* _DIRECTIONS FOR THIS TASK_
Arrange the part of the listing that opens with the line containing "family: Leiothrichidae" and closes with the line containing "family: Strongylocentrotidae" as a two-column CSV with the headers field and value, one row per line and every entry in double quotes, with any line breaks replaced by spaces.

Raw records
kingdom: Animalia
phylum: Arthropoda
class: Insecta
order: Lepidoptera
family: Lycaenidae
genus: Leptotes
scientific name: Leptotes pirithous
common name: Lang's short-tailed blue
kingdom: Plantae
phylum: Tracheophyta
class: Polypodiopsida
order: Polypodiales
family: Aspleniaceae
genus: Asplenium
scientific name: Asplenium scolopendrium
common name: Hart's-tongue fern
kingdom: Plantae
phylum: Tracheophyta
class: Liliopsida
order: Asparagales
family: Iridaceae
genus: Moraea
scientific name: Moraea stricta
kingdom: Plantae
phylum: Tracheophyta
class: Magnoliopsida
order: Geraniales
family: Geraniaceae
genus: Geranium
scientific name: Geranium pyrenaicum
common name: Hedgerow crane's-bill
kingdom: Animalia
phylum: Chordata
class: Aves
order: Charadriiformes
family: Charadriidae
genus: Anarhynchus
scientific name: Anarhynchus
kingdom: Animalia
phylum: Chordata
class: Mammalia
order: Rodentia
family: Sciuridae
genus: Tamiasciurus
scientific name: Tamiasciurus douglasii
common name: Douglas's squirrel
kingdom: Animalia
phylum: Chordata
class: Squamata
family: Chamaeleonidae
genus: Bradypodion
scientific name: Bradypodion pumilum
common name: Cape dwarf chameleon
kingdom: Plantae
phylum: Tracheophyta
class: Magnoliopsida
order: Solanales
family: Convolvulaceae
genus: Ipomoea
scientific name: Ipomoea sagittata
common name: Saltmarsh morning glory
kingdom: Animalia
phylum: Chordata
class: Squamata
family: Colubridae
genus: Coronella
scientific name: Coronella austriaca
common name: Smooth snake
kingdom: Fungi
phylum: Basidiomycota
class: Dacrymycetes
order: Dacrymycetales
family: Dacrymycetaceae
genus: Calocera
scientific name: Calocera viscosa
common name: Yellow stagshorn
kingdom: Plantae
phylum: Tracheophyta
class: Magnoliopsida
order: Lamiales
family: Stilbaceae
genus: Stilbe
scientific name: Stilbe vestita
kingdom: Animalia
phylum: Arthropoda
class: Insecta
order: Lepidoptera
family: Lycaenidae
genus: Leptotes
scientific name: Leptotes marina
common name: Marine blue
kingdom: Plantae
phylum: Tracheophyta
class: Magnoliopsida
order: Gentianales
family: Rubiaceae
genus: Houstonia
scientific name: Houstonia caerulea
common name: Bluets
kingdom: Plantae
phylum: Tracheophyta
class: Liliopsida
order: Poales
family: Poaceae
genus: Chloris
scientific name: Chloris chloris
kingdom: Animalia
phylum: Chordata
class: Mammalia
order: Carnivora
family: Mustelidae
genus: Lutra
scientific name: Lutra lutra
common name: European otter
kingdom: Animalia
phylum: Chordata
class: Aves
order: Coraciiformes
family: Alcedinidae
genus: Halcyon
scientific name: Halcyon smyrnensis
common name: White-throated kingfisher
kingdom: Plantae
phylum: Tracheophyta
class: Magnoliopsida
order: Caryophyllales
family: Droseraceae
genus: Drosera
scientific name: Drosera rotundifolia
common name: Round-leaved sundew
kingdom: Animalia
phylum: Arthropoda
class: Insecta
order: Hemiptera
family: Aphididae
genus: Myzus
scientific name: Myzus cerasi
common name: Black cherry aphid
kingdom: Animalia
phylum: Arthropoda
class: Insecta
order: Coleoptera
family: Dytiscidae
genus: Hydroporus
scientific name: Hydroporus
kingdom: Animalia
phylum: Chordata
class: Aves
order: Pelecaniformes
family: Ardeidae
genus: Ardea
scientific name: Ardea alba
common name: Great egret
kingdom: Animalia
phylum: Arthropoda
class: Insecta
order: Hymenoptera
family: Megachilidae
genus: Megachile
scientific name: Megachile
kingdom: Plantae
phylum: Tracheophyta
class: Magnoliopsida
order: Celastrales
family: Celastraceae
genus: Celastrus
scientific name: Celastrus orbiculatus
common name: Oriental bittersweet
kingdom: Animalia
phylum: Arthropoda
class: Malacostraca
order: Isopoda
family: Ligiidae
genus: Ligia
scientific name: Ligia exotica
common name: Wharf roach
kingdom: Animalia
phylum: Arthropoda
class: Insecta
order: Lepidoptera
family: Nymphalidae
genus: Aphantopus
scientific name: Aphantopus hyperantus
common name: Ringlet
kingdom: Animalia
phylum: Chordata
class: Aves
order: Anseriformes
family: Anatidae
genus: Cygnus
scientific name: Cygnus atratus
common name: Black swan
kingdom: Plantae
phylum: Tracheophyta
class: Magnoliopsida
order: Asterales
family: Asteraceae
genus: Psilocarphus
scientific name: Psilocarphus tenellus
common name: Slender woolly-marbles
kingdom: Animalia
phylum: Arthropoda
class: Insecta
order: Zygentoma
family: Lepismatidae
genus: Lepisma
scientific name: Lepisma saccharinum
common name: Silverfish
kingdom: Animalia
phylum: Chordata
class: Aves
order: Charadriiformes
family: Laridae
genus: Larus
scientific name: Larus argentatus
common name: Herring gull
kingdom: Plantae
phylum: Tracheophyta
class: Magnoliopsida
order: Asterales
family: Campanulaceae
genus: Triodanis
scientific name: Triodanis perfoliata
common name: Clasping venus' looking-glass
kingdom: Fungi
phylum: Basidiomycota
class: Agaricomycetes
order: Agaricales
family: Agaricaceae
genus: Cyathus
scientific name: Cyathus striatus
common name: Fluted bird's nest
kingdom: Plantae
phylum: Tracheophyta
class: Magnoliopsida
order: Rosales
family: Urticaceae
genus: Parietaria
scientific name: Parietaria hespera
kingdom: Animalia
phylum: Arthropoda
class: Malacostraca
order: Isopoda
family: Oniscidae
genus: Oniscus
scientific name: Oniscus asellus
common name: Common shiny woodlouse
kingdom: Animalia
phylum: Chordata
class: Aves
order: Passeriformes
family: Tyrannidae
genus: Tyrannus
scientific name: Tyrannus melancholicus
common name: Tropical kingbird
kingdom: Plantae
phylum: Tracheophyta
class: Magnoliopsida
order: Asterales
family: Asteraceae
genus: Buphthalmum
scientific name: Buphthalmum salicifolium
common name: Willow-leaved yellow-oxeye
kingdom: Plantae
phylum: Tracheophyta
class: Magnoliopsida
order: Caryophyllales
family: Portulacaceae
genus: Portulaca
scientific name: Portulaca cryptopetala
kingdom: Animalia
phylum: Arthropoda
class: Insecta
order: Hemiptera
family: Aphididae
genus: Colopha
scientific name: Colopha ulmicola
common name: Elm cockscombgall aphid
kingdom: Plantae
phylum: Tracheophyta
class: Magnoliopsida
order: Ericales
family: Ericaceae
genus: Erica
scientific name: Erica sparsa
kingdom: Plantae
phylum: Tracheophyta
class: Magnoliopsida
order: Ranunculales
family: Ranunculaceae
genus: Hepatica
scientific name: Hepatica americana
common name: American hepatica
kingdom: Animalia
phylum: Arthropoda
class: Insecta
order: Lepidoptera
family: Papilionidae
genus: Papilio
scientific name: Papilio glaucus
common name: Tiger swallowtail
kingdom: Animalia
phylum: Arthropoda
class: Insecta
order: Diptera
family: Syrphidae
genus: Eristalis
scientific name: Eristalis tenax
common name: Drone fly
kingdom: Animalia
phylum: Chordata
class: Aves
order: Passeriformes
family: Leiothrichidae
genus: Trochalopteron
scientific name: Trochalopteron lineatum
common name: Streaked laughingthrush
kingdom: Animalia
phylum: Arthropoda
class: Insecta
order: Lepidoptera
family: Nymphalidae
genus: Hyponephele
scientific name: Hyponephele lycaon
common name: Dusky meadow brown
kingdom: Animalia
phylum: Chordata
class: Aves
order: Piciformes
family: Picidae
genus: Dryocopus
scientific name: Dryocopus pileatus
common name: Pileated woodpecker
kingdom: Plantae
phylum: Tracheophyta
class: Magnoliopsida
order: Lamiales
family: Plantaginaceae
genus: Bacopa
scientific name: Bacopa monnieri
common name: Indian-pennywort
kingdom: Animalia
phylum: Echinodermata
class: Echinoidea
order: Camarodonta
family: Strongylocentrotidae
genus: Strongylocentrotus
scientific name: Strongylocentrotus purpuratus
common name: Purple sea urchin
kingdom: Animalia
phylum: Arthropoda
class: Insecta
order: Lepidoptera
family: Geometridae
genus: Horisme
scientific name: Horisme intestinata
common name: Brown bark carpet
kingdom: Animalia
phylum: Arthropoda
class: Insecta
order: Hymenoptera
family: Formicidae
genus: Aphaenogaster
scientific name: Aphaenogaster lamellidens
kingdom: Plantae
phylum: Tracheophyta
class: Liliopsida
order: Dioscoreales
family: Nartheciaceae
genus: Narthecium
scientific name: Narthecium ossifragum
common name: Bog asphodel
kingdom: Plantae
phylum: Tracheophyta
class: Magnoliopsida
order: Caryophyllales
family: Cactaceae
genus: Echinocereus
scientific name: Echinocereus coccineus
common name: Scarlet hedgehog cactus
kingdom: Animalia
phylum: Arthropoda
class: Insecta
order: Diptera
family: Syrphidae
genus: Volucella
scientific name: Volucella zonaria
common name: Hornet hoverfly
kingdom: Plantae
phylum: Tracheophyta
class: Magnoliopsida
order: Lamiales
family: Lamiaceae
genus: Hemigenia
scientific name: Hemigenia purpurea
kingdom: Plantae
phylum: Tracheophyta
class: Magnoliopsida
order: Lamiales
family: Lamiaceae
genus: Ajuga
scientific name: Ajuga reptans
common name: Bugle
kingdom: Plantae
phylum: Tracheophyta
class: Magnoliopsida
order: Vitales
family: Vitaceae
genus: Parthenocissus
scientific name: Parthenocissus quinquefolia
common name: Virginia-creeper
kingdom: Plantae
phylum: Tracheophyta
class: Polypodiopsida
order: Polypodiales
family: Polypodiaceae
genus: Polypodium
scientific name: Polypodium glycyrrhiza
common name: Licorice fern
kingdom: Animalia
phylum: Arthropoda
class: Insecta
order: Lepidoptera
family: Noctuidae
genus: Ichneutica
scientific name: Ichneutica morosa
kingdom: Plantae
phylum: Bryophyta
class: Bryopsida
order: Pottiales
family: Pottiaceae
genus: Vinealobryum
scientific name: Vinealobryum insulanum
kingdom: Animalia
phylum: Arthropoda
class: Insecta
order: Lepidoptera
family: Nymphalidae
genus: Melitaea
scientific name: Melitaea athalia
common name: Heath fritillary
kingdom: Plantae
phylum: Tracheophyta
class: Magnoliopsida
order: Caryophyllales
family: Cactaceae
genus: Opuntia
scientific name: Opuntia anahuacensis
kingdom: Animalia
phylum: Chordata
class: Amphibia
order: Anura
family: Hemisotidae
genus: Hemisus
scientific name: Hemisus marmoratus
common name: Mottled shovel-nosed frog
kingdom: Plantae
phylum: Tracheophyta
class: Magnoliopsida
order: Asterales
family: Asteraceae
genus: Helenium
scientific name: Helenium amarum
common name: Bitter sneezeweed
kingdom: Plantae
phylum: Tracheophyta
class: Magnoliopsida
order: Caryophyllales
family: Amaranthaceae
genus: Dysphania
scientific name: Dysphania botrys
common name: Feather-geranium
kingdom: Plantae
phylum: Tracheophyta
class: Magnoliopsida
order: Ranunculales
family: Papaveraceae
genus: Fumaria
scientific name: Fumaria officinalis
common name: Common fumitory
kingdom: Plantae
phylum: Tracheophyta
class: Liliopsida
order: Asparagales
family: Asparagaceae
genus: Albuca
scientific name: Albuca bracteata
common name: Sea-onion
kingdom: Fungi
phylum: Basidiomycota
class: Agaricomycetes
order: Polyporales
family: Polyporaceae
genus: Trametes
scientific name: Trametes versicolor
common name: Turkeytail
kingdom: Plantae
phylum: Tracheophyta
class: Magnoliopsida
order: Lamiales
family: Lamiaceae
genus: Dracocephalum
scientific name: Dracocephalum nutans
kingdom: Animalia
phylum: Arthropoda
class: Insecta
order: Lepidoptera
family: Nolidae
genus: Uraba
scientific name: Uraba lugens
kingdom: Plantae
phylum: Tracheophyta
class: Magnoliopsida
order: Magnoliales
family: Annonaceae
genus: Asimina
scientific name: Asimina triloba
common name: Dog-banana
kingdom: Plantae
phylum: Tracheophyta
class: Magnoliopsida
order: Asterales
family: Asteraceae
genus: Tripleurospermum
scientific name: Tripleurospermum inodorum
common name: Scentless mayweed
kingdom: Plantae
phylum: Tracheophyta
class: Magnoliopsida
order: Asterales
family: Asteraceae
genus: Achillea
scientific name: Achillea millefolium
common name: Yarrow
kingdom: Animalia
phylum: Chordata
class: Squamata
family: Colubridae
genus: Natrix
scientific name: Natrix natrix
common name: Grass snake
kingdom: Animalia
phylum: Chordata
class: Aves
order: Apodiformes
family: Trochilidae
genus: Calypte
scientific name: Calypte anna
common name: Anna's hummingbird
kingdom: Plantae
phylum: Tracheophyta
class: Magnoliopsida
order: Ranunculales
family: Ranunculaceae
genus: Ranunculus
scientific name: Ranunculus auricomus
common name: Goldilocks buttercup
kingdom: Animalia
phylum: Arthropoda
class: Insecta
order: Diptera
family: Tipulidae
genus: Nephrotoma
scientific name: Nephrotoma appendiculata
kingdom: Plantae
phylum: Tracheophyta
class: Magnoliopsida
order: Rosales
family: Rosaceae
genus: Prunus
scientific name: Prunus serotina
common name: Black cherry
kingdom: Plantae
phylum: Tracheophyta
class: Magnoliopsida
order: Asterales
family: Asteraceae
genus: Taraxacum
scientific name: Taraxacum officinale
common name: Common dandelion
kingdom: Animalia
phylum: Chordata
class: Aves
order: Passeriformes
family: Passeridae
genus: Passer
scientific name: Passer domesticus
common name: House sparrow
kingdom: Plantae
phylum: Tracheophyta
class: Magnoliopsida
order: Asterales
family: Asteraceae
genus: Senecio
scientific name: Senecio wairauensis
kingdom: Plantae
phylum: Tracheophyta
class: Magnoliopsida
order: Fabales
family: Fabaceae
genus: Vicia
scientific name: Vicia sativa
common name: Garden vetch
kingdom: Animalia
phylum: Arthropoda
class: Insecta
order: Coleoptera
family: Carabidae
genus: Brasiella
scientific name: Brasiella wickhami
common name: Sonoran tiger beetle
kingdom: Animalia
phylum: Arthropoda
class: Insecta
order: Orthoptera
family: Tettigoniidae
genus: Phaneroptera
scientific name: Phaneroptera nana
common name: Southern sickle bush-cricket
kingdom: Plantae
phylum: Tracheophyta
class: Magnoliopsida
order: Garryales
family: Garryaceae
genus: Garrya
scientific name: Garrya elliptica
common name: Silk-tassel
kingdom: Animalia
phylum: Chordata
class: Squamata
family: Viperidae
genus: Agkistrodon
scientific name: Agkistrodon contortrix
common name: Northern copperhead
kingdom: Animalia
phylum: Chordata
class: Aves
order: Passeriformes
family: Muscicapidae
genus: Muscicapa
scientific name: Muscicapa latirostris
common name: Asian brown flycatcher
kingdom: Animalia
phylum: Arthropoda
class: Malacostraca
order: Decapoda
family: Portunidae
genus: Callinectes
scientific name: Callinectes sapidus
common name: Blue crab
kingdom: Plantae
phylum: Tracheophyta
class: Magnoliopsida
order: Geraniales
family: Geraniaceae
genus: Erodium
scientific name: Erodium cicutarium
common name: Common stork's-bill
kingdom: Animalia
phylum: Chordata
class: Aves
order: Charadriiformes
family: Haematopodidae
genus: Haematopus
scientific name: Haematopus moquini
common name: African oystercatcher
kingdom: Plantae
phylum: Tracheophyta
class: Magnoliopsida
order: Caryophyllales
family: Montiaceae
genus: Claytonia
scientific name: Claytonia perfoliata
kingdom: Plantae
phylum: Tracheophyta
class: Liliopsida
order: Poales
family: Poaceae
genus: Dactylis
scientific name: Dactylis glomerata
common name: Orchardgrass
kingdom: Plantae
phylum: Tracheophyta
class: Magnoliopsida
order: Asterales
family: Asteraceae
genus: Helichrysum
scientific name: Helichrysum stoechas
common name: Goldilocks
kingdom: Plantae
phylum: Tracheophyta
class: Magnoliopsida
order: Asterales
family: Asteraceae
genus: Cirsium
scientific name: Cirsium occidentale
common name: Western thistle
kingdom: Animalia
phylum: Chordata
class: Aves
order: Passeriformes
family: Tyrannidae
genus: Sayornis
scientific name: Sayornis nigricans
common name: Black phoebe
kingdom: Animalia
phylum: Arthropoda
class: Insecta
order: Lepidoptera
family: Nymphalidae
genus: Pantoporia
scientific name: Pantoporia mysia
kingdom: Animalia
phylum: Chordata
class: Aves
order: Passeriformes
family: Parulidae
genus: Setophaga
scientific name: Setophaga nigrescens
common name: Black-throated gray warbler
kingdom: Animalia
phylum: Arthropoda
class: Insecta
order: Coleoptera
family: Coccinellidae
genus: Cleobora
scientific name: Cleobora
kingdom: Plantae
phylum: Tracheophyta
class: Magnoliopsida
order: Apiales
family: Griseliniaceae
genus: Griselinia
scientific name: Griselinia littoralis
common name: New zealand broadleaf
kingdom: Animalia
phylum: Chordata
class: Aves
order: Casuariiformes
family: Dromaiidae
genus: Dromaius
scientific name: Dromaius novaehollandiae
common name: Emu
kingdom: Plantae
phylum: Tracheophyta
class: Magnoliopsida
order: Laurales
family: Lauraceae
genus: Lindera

* _RESPONSE_
field,value
"family:","Leiothrichidae"
"genus:","Trochalopteron"
"scientific name:","Trochalopteron lineatum"
"common name:","Streaked laughingthrush"
"kingdom:","Animalia"
"phylum:","Arthropoda"
"class:","Insecta"
"order:","Lepidoptera"
"family:","Nymphalidae"
"genus:","Hyponephele"
"scientific name:","Hyponephele lycaon"
"common name:","Dusky meadow brown"
"kingdom:","Animalia"
"phylum:","Chordata"
"class:","Aves"
"order:","Piciformes"
"family:","Picidae"
"genus:","Dryocopus"
"scientific name:","Dryocopus pileatus"
"common name:","Pileated woodpecker"
"kingdom:","Plantae"
"phylum:","Tracheophyta"
"class:","Magnoliopsida"
"order:","Lamiales"
"family:","Plantaginaceae"
"genus:","Bacopa"
"scientific name:","Bacopa monnieri"
"common name:","Indian-pennywort"
"kingdom:","Animalia"
"phylum:","Echinodermata"
"class:","Echinoidea"
"order:","Camarodonta"
"family:","Strongylocentrotidae"